The tool could let teachers spot plagiarism or help social media platforms fight disinformation bots:

Hidden patterns purposely buried in AI-generated texts could help identify them as such, allowing us to tell whether the words we're reading are written by a human or not.

These "watermarks" are invisible to the human eye but let computers detect that the text probably comes from an AI system. If embedded in large language models, they could help prevent some of the problems that these models have already caused.

For example, since OpenAI's chatbot ChatGPT was launched in November, students have already started cheating by using it to write essays for them. News website CNET has used ChatGPT to write articles, only to have to issue corrections amid accusations of plagiarism. Building the watermarking approach into such systems before they're released could help address such problems.

In studies, these watermarks have already been used to identify AI-generated text with near certainty. Researchers at the University of Maryland, for example, were able to spot text created by Meta's open-source language model, OPT-6.7B, using a detection algorithm they built.

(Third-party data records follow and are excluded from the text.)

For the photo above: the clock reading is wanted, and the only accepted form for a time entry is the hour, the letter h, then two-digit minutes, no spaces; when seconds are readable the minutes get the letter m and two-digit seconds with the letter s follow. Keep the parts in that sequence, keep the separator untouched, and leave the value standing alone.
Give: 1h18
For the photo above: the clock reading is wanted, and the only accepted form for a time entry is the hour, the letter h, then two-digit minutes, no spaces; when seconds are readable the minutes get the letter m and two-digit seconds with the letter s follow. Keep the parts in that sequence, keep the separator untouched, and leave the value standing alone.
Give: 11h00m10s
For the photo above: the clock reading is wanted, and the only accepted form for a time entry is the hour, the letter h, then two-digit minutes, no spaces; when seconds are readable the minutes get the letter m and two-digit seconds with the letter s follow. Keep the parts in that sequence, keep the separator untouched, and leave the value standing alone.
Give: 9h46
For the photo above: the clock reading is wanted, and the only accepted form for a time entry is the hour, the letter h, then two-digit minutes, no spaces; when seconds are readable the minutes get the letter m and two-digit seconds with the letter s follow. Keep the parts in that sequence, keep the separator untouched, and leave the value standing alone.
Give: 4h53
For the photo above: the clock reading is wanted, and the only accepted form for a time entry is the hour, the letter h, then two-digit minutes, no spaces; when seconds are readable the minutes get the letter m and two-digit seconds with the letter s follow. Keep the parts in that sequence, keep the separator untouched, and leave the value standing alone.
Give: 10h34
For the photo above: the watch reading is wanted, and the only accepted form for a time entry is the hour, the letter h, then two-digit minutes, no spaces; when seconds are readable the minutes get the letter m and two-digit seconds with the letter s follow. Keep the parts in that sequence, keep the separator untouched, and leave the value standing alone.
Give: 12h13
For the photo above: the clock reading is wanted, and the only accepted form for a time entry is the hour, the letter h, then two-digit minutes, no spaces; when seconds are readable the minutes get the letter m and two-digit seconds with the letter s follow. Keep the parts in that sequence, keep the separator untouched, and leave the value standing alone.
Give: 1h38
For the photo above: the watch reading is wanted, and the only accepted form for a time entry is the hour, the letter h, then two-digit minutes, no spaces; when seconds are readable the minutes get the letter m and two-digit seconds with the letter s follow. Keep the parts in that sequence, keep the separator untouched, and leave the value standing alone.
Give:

The work is described in a paper that's yet to be peer-reviewed, and the code will be available for free around February 15.

[...] There are limitations to this new method, however. Watermarking only works if it is embedded in the large language model by its creators right from the beginning. Although OpenAI is reputedly working on methods to detect AI-generated text, including watermarks, the research remains highly secretive. The company doesn't tend to give external parties much information about how ChatGPT works or was trained, much less access to tinker with it. OpenAI didn't immediately respond to our request for comment.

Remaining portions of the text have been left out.